▸ **Selected excerpt**
☆ ☆ ☆ ☆

Figure 2.4: Data process diagram

### **General Controller**

On the one hand using four RAMs results in a faster and more efficient design, but on the other hand memory management becomes more difficult. It is necessary to switch the RAM accesses at specific points in time. Every time the ACS unit has filled up a RAM with one window, data accesses from all units have to be switched. A RAM controller is used for this task.

The controller entity *ram\_ctrl* is implemented as a finite state machine. It handles:

- Storage of configuration
- Waiting for a new block
- Beginning procedure, i.e., writing ACS results only
- Writing ACS results and reading for traceback
- Ending procedure, i.e., reading for traceback only

Therefore the state machine is implemented with five states. Each operation mode is handled in one state.

☆ ☆ ☆ ☆

▸ **Provided material**
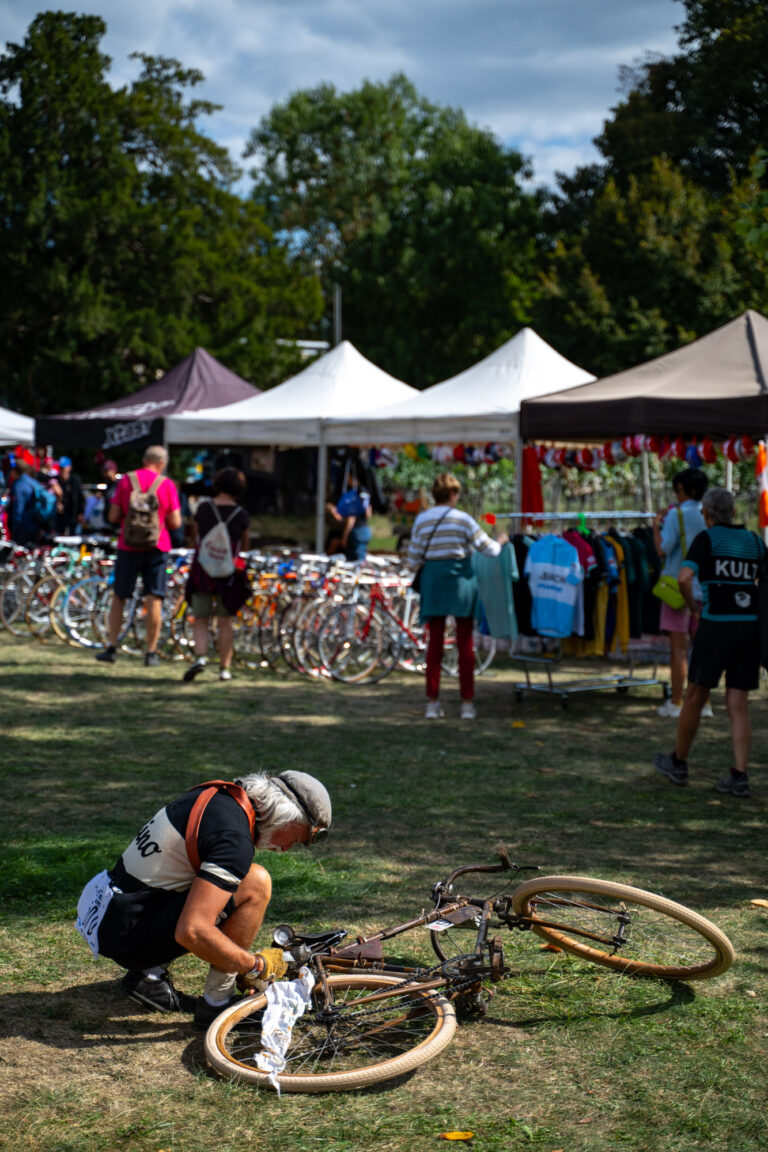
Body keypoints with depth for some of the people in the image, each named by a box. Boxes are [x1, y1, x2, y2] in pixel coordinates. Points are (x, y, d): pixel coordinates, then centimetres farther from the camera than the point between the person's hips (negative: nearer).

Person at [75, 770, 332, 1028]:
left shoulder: (219, 795, 8)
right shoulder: (234, 838, -20)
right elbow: (191, 932, -28)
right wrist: (257, 966, -13)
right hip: (127, 934, -9)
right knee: (255, 883, -15)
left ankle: (149, 974, 15)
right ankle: (216, 1003, -3)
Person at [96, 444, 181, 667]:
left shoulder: (126, 480, -1)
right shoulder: (167, 485, -3)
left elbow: (113, 517, -3)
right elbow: (175, 522, -5)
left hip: (129, 546, 1)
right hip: (157, 547, -1)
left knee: (119, 598, 11)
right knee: (154, 600, 2)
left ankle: (111, 648, 12)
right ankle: (151, 653, 4)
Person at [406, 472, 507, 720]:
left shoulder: (421, 520, 0)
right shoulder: (462, 519, -6)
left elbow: (413, 561, 1)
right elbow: (489, 548, -2)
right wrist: (501, 541, 19)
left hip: (433, 580, 2)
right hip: (460, 578, -2)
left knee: (435, 641, 8)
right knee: (465, 643, 5)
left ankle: (432, 702, 8)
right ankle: (467, 703, 6)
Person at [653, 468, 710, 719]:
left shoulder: (676, 514, -11)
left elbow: (663, 549, -18)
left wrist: (657, 526, -2)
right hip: (705, 589, 5)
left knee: (679, 647, -1)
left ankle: (676, 703, 2)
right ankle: (704, 702, 12)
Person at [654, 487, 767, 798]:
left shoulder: (707, 539, -3)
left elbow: (684, 577, -16)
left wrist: (692, 605, 0)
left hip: (716, 625, -4)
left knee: (695, 698, 11)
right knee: (738, 707, 7)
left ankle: (678, 763, 25)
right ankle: (739, 776, -2)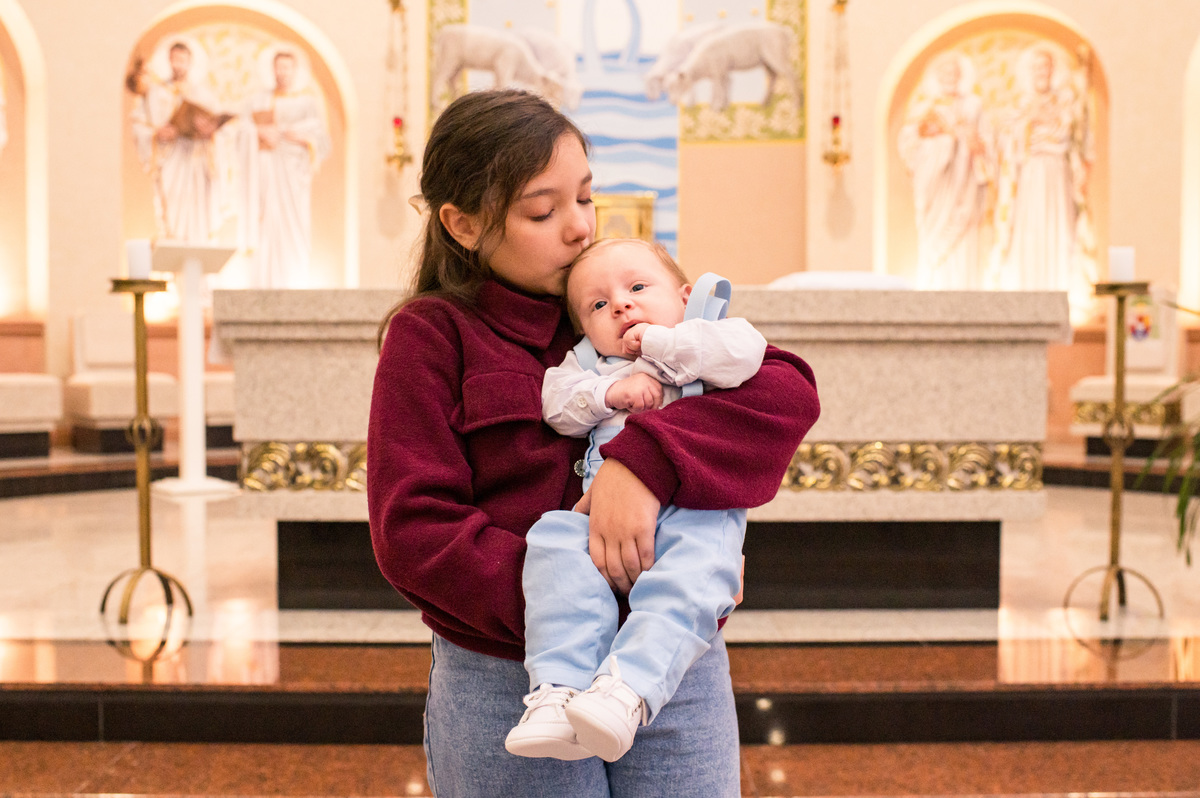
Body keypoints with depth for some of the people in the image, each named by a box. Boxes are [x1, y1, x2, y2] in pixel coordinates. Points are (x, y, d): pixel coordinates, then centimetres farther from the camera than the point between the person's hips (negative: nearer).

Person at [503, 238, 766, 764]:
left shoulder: (706, 341, 21)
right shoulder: (589, 364, 30)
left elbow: (746, 351, -2)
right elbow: (555, 402, 13)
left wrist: (661, 342, 2)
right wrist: (610, 391, -3)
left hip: (694, 508, -3)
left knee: (696, 566, -35)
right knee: (558, 541, -27)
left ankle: (627, 690, -48)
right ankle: (558, 691, -36)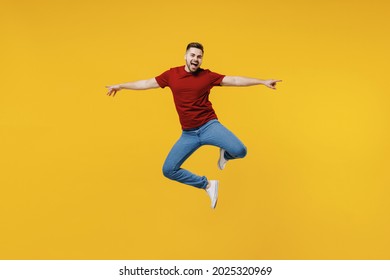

☆ ☆ ☆ ☆

▸ **The problem**
Answer these questions from the general controller excerpt above.
(a) How many RAMs does the design use?
(b) After what event must data accesses from all units be switched?
(c) How many states does the finite state machine in *ram\_ctrl* have?

▸ **Completed exercise**
(a) Four.
(b) After the ACS unit has filled up a RAM with one window.
(c) Five.